Becky Luigart-Stayner; Jan Gautro
Yield
6 servings

Gruyère has a nutty and slightly sweet flavor; Swiss cheese makes a fine substitute. Vary this dish by using chicken in place of the shrimp.

How to Make It

Step 1

Preheat oven to 375°.

Step 2

Cook pasta according to package directions, omitting salt and fat. Drain well.

Step 3

Combine the flour and salt in a Dutch oven over medium heat. Gradually add milk, stirring constantly with a whisk; bring to a boil. Cook 1 minute or until slightly thick, stirring constantly with a whisk. Remove from heat. Stir in 3/4 cup cheese, stirring until melted.

Step 4

Heat butter in a large nonstick skillet over medium-high heat. Add shrimp and garlic; sauté 3 minutes. Stir in wine and pepper, and cook 1 minute or until shrimp is done.

Step 5

Add pasta, shrimp mixture, and peas to cheese mixture, tossing well to combine. Spoon the pasta mixture into a 13 x 9-inch baking dish lightly coated with cooking spray; sprinkle evenly with remaining 1/2 cup cheese. Bake at 375° for 20 minutes or until cheese melts and begins to brown. Garnish with the parsley, if desired. Serve immediately.

◆ Data supplied:
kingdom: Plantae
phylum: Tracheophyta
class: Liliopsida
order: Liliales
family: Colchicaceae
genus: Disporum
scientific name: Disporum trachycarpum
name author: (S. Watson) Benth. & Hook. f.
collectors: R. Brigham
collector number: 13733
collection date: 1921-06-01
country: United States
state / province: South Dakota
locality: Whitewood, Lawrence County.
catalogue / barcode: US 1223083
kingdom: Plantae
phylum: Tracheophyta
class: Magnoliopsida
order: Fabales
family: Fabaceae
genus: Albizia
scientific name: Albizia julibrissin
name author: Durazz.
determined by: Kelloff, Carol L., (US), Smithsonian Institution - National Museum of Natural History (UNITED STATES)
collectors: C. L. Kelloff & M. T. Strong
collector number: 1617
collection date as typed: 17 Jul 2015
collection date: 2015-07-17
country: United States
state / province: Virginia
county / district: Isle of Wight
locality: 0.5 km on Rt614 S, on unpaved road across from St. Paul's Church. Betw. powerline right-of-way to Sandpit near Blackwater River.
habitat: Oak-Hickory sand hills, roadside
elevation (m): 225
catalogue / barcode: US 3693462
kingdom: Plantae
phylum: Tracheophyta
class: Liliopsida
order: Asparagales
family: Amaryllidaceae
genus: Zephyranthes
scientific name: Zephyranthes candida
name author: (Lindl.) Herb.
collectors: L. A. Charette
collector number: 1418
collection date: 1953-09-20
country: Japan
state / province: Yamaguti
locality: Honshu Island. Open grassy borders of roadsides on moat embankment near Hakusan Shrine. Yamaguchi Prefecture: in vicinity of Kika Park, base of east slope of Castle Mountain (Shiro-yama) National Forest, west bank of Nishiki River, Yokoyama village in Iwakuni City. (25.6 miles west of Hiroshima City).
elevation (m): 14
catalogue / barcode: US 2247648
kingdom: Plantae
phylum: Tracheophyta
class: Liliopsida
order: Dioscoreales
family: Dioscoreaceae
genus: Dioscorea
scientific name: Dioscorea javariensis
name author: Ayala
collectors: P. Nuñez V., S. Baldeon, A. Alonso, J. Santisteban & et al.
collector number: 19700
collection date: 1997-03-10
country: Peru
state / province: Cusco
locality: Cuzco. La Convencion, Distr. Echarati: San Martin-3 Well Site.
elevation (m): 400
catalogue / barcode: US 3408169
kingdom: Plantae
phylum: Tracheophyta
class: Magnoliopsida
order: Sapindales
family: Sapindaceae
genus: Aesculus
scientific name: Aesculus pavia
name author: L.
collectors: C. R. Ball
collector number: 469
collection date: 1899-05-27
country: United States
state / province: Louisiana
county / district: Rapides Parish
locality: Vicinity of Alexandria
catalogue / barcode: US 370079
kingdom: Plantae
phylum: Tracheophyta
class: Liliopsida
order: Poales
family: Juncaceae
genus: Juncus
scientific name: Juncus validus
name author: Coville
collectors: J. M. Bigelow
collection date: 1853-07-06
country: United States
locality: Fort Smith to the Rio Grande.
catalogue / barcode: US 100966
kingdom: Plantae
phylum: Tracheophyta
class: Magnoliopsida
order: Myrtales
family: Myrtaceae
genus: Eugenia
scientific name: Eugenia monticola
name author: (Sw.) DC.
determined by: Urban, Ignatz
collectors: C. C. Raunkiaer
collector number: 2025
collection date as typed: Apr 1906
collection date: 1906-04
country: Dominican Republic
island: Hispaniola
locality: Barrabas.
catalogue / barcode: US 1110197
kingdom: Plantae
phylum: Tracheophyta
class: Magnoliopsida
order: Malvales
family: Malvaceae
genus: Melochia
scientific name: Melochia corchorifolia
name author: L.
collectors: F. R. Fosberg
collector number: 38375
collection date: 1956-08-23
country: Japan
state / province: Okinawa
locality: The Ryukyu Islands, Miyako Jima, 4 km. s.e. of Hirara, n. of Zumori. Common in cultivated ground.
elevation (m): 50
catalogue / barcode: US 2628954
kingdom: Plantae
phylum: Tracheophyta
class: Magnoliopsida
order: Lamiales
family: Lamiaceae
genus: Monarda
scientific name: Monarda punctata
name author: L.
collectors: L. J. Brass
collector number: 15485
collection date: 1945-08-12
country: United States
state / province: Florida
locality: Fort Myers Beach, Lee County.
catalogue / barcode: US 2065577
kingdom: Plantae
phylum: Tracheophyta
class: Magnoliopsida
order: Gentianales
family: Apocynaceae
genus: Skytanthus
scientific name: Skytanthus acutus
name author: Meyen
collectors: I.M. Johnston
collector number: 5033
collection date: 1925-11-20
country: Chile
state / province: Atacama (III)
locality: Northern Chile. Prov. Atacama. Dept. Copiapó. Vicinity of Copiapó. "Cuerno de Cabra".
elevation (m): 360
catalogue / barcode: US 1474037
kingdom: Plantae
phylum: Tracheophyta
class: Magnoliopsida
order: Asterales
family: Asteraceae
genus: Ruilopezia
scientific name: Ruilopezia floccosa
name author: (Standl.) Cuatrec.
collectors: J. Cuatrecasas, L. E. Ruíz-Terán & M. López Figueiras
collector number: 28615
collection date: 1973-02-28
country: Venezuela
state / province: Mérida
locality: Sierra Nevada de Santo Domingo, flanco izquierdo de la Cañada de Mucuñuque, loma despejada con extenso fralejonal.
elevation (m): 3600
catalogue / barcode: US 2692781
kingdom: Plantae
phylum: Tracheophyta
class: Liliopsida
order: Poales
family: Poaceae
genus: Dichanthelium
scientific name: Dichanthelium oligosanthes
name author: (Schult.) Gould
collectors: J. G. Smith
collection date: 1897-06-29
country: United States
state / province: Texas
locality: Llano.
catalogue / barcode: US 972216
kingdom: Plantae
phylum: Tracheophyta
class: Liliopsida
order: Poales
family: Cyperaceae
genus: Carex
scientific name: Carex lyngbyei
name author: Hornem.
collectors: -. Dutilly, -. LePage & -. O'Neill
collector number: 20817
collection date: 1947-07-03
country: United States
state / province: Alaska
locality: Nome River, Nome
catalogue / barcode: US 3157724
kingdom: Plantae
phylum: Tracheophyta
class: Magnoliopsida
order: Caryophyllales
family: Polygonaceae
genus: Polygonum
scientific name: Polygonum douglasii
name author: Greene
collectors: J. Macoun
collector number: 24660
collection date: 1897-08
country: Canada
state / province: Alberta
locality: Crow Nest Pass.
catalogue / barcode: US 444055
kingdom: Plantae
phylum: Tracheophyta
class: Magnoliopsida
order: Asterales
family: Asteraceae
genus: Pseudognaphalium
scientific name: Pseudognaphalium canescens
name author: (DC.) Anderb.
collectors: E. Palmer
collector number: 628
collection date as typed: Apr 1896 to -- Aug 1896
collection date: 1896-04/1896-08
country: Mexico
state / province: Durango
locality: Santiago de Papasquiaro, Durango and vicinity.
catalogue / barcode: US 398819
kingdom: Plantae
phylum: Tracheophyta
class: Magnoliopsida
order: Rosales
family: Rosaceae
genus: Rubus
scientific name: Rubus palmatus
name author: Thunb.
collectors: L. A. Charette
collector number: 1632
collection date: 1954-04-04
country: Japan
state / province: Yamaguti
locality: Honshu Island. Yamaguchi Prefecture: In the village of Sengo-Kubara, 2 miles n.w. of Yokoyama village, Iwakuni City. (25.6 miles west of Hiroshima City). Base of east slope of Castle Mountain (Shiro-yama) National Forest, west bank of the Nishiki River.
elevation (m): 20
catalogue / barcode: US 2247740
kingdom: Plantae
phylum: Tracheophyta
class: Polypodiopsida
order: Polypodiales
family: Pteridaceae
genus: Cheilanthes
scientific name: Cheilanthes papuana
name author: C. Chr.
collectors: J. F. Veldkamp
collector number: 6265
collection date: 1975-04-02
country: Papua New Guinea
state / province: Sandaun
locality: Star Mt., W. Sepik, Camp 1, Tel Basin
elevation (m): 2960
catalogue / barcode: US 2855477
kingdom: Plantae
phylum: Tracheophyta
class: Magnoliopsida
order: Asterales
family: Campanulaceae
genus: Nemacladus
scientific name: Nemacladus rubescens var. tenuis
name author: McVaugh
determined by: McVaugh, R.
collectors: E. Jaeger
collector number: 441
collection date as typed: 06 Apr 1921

◆ What you need to do:
- A) In the recipe, what cheese can be used instead of Gruyère?
- B) Turn the recipe's paragraph that begins "Heat butter in a large nonstick skillet" into a short list, keeping its main facts.
- C) Reproduce everything in the recipe from "Preheat oven to" down to "shrimp is done.".
The records have no connection to the recipe.

◆ Task-by-task outputs:
- A) Swiss cheese.

- B)
- Heat butter in a large nonstick skillet over medium-high heat.
- Sauté shrimp and garlic for 3 minutes.
- Stir in wine and pepper, and cook 1 minute or until the shrimp is done.

- C)
Preheat oven to 375°.

Step 2

Cook pasta according to package directions, omitting salt and fat. Drain well.

Step 3

Combine the flour and salt in a Dutch oven over medium heat. Gradually add milk, stirring constantly with a whisk; bring to a boil. Cook 1 minute or until slightly thick, stirring constantly with a whisk. Remove from heat. Stir in 3/4 cup cheese, stirring until melted.

Step 4

Heat butter in a large nonstick skillet over medium-high heat. Add shrimp and garlic; sauté 3 minutes. Stir in wine and pepper, and cook 1 minute or until shrimp is done.